(Transcribed page contents)
════════

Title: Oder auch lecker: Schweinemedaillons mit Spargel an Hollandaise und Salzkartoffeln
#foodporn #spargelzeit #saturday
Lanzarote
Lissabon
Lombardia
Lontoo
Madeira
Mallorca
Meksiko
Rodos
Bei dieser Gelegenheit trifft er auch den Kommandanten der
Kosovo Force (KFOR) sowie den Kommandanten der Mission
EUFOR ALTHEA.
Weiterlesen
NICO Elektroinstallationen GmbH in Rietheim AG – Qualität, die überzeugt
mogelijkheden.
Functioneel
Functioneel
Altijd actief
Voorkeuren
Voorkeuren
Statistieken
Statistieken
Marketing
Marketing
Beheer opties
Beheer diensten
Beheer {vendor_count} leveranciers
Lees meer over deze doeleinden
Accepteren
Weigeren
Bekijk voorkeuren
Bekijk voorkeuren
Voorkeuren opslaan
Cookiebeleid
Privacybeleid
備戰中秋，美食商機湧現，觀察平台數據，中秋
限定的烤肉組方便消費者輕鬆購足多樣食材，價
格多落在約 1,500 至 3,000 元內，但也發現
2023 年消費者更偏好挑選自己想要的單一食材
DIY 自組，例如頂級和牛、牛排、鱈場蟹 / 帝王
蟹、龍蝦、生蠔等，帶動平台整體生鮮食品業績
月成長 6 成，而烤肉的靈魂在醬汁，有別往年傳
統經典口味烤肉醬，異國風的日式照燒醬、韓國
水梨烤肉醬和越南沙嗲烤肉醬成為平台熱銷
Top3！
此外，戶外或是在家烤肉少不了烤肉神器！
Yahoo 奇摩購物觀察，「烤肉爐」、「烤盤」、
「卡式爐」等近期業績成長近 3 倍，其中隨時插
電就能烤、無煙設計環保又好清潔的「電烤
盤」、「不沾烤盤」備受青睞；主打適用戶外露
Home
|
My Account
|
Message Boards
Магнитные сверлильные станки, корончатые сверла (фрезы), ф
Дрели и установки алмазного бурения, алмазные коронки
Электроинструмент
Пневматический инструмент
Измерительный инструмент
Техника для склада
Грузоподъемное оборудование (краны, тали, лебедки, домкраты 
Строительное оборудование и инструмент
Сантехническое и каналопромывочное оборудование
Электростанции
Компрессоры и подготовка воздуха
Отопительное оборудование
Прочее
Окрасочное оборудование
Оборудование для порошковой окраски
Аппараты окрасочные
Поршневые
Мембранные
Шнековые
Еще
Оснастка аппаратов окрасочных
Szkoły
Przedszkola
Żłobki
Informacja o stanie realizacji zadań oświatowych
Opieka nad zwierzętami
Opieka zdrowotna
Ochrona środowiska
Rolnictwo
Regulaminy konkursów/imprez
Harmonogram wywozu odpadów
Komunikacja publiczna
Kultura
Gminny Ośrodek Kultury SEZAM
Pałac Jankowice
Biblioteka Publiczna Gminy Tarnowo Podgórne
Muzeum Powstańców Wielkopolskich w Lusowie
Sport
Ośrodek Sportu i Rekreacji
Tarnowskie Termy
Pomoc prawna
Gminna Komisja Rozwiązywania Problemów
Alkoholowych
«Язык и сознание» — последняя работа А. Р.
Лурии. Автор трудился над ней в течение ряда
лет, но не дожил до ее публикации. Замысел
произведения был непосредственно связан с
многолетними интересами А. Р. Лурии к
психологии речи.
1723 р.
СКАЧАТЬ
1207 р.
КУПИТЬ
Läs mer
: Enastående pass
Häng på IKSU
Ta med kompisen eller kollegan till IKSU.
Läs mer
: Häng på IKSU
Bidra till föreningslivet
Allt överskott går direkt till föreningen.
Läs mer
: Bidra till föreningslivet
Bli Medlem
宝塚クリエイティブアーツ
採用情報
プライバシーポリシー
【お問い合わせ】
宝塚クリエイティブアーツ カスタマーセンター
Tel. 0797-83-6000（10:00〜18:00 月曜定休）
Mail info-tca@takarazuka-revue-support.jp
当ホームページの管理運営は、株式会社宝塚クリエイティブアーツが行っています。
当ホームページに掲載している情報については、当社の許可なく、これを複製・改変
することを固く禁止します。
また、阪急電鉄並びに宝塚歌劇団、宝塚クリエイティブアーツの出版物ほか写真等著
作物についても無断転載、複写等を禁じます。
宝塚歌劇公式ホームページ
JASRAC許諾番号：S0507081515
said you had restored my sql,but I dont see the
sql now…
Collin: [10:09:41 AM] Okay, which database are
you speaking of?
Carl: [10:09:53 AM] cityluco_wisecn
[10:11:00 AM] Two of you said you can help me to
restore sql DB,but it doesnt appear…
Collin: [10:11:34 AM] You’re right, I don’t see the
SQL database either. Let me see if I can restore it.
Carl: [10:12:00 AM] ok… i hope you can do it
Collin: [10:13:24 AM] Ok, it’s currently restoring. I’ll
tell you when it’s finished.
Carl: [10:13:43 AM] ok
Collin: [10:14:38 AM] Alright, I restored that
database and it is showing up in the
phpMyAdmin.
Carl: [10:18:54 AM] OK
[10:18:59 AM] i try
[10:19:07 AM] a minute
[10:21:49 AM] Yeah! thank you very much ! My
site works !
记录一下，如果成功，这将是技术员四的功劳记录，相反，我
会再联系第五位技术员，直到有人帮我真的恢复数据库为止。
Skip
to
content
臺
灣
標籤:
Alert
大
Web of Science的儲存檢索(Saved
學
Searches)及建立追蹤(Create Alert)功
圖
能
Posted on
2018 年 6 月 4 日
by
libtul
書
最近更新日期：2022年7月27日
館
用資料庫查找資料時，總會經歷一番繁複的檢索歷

════════

▶ **WHAT YOU SHOULD DO**
Print every record above once more, exactly as written.

▶ **WORKED SOLUTION**
Title: Oder auch lecker: Schweinemedaillons mit Spargel an Hollandaise und Salzkartoffeln
#foodporn #spargelzeit #saturday
Lanzarote
Lissabon
Lombardia
Lontoo
Madeira
Mallorca
Meksiko
Rodos
Bei dieser Gelegenheit trifft er auch den Kommandanten der
Kosovo Force (KFOR) sowie den Kommandanten der Mission
EUFOR ALTHEA.
Weiterlesen
NICO Elektroinstallationen GmbH in Rietheim AG – Qualität, die überzeugt
mogelijkheden.
Functioneel
Functioneel
Altijd actief
Voorkeuren
Voorkeuren
Statistieken
Statistieken
Marketing
Marketing
Beheer opties
Beheer diensten
Beheer {vendor_count} leveranciers
Lees meer over deze doeleinden
Accepteren
Weigeren
Bekijk voorkeuren
Bekijk voorkeuren
Voorkeuren opslaan
Cookiebeleid
Privacybeleid
備戰中秋，美食商機湧現，觀察平台數據，中秋
限定的烤肉組方便消費者輕鬆購足多樣食材，價
格多落在約 1,500 至 3,000 元內，但也發現
2023 年消費者更偏好挑選自己想要的單一食材
DIY 自組，例如頂級和牛、牛排、鱈場蟹 / 帝王
蟹、龍蝦、生蠔等，帶動平台整體生鮮食品業績
月成長 6 成，而烤肉的靈魂在醬汁，有別往年傳
統經典口味烤肉醬，異國風的日式照燒醬、韓國
水梨烤肉醬和越南沙嗲烤肉醬成為平台熱銷
Top3！
此外，戶外或是在家烤肉少不了烤肉神器！
Yahoo 奇摩購物觀察，「烤肉爐」、「烤盤」、
「卡式爐」等近期業績成長近 3 倍，其中隨時插
電就能烤、無煙設計環保又好清潔的「電烤
盤」、「不沾烤盤」備受青睞；主打適用戶外露
Home
|
My Account
|
Message Boards
Магнитные сверлильные станки, корончатые сверла (фрезы), ф
Дрели и установки алмазного бурения, алмазные коронки
Электроинструмент
Пневматический инструмент
Измерительный инструмент
Техника для склада
Грузоподъемное оборудование (краны, тали, лебедки, домкраты 
Строительное оборудование и инструмент
Сантехническое и каналопромывочное оборудование
Электростанции
Компрессоры и подготовка воздуха
Отопительное оборудование
Прочее
Окрасочное оборудование
Оборудование для порошковой окраски
Аппараты окрасочные
Поршневые
Мембранные
Шнековые
Еще
Оснастка аппаратов окрасочных
Szkoły
Przedszkola
Żłobki
Informacja o stanie realizacji zadań oświatowych
Opieka nad zwierzętami
Opieka zdrowotna
Ochrona środowiska
Rolnictwo
Regulaminy konkursów/imprez
Harmonogram wywozu odpadów
Komunikacja publiczna
Kultura
Gminny Ośrodek Kultury SEZAM
Pałac Jankowice
Biblioteka Publiczna Gminy Tarnowo Podgórne
Muzeum Powstańców Wielkopolskich w Lusowie
Sport
Ośrodek Sportu i Rekreacji
Tarnowskie Termy
Pomoc prawna
Gminna Komisja Rozwiązywania Problemów
Alkoholowych
«Язык и сознание» — последняя работа А. Р.
Лурии. Автор трудился над ней в течение ряда
лет, но не дожил до ее публикации. Замысел
произведения был непосредственно связан с
многолетними интересами А. Р. Лурии к
психологии речи.
1723 р.
СКАЧАТЬ
1207 р.
КУПИТЬ
Läs mer
: Enastående pass
Häng på IKSU
Ta med kompisen eller kollegan till IKSU.
Läs mer
: Häng på IKSU
Bidra till föreningslivet
Allt överskott går direkt till föreningen.
Läs mer
: Bidra till föreningslivet
Bli Medlem
宝塚クリエイティブアーツ
採用情報
プライバシーポリシー
【お問い合わせ】
宝塚クリエイティブアーツ カスタマーセンター
Tel. 0797-83-6000（10:00〜18:00 月曜定休）
Mail info-tca@takarazuka-revue-support.jp
当ホームページの管理運営は、株式会社宝塚クリエイティブアーツが行っています。
当ホームページに掲載している情報については、当社の許可なく、これを複製・改変
することを固く禁止します。
また、阪急電鉄並びに宝塚歌劇団、宝塚クリエイティブアーツの出版物ほか写真等著
作物についても無断転載、複写等を禁じます。
宝塚歌劇公式ホームページ
JASRAC許諾番号：S0507081515
said you had restored my sql,but I dont see the
sql now…
Collin: [10:09:41 AM] Okay, which database are
you speaking of?
Carl: [10:09:53 AM] cityluco_wisecn
[10:11:00 AM] Two of you said you can help me to
restore sql DB,but it doesnt appear…
Collin: [10:11:34 AM] You’re right, I don’t see the
SQL database either. Let me see if I can restore it.
Carl: [10:12:00 AM] ok… i hope you can do it
Collin: [10:13:24 AM] Ok, it’s currently restoring. I’ll
tell you when it’s finished.
Carl: [10:13:43 AM] ok
Collin: [10:14:38 AM] Alright, I restored that
database and it is showing up in the
phpMyAdmin.
Carl: [10:18:54 AM] OK
[10:18:59 AM] i try
[10:19:07 AM] a minute
[10:21:49 AM] Yeah! thank you very much ! My
site works !
记录一下，如果成功，这将是技术员四的功劳记录，相反，我
会再联系第五位技术员，直到有人帮我真的恢复数据库为止。
Skip
to
content
臺
灣
標籤:
Alert
大
Web of Science的儲存檢索(Saved
學
Searches)及建立追蹤(Create Alert)功
圖
能
Posted on
2018 年 6 月 4 日
by
libtul
書
最近更新日期：2022年7月27日
館
用資料庫查找資料時，總會經歷一番繁複的檢索歷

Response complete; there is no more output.